**Exercise**: Rewrite the rows below, putting "賃料" wherever "家賃" appears and keeping all other text unchanged.

[Saved entries]

--------

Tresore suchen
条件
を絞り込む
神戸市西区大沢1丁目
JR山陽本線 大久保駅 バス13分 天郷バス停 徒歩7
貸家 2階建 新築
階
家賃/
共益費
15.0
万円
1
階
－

--------

**Written response**:
Tresore suchen
条件
を絞り込む
神戸市西区大沢1丁目
JR山陽本線 大久保駅 バス13分 天郷バス停 徒歩7
貸家 2階建 新築
階
賃料/
共益費
15.0
万円
1
階
－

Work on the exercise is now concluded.